Task list:
A – Please render the rows between the line holding "(180°) / Imagen" and the line holding "ISAPI / ISUP 5.0 / Codigos QR y Bluethooth /", inclusive, as a Markdown table with the columns Number and Line. Leave out any blank lines.
B – Extend the training-camp stock report, starting after its last sentence.

Passage for review:
[Start of section]

Stock down: Calvin Pryor
It’s hard to criticize a guy for getting hurt, but let me take the lead. Pryor has sat out much of the first two weeks of camp with a concussion. Injuries happen, and he’ll be back, but the first-round pick out of Louisville was known as a hard-hitter in college. It’s one of the reasons head coach Rex Ryan loved the safety. But you can’t lead with your head in the pros, even more so than college. Not only are you risking a 15-yard personal foul, you’re also putting your own health at risk. At the moment, Pryor is just losing time in the playbook.
Stock up: Brian Winters
The second-year guard struggled at times last season, even though he ended up starting 12 games on a banged-up offense line. It was a learning experience for a lineman who didn’t face the same level of competition at Kent State. Most fans are probably just happy Vlad Ducasse is a distant memory, but Winters needs to be more than just “anybody but Vlad Ducasse” if Geno Smith is going to properly develop as a signal caller. Winters has mostly been taking reps with the first team in camp and looking more like he did in the second half of last season than the first.

[End of section]

Data shown:

[Start of section]

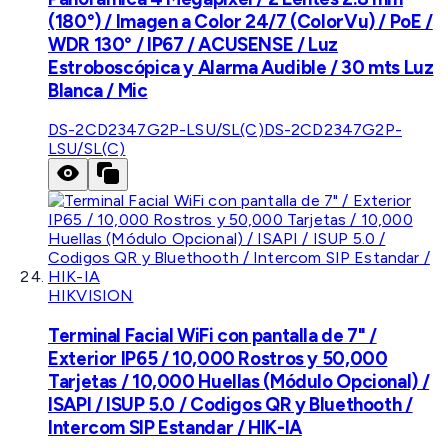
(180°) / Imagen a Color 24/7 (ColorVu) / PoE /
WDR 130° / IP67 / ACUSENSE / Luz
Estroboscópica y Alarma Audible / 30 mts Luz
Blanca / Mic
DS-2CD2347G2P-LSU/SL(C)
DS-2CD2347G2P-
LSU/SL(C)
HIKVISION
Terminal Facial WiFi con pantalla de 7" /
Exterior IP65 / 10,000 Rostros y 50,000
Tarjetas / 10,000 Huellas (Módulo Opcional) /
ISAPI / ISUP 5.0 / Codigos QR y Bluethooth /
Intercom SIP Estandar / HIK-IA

[End of section]
[Start of section]

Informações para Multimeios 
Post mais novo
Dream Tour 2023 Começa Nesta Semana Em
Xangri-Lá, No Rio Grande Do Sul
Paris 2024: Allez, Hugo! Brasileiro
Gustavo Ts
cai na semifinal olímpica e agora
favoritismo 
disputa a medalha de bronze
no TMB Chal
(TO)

[End of section]
[Start of section]

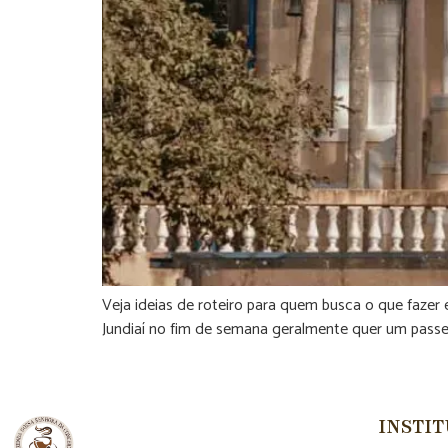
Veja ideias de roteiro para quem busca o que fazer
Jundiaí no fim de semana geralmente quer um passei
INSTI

[End of section]

Answers in order:
A –
| Number | Line |
|---|---|
| 1 | (180°) / Imagen a Color 24/7 (ColorVu) / PoE / |
| 2 | WDR 130° / IP67 / ACUSENSE / Luz |
| 3 | Estroboscópica y Alarma Audible / 30 mts Luz |
| 4 | Blanca / Mic |
| 5 | DS-2CD2347G2P-LSU/SL(C) |
| 6 | DS-2CD2347G2P- |
| 7 | LSU/SL(C) |
| 8 | HIKVISION |
| 9 | Terminal Facial WiFi con pantalla de 7" / |
| 10 | Exterior IP65 / 10,000 Rostros y 50,000 |
| 11 | Tarjetas / 10,000 Huellas (Módulo Opcional) / |
| 12 | ISAPI / ISUP 5.0 / Codigos QR y Bluethooth / |

B –
Stock up: Eric Decker
Maybe Decker’s camp could be more accurately graded as “Stock Legit.” After whispers all offseason of Decker being a Peyton Manning creation with the Broncos, he’s been impressive early in camp. Smith’s accuracy is still questionable at times, but Decker is the type of receiver who can snag inaccurate passes. General manager John Idzik’s gamble to pay Decker $15 million in guaranteed money is paying off so far.
Stock down: Michael Vick
You can probably forget about the supposed QB competition between Smith and Vick. The veteran never appeared to have much of a chance of unseating Smith, but he’s done nothing in the first couple weeks to show that’s changed. Smith was pretty lousy in the team’s first scrimmage Saturday night, but so was Vick. (Neither QB scored a touchdown.) He needs to be much better than Smith to unseat the incumbent.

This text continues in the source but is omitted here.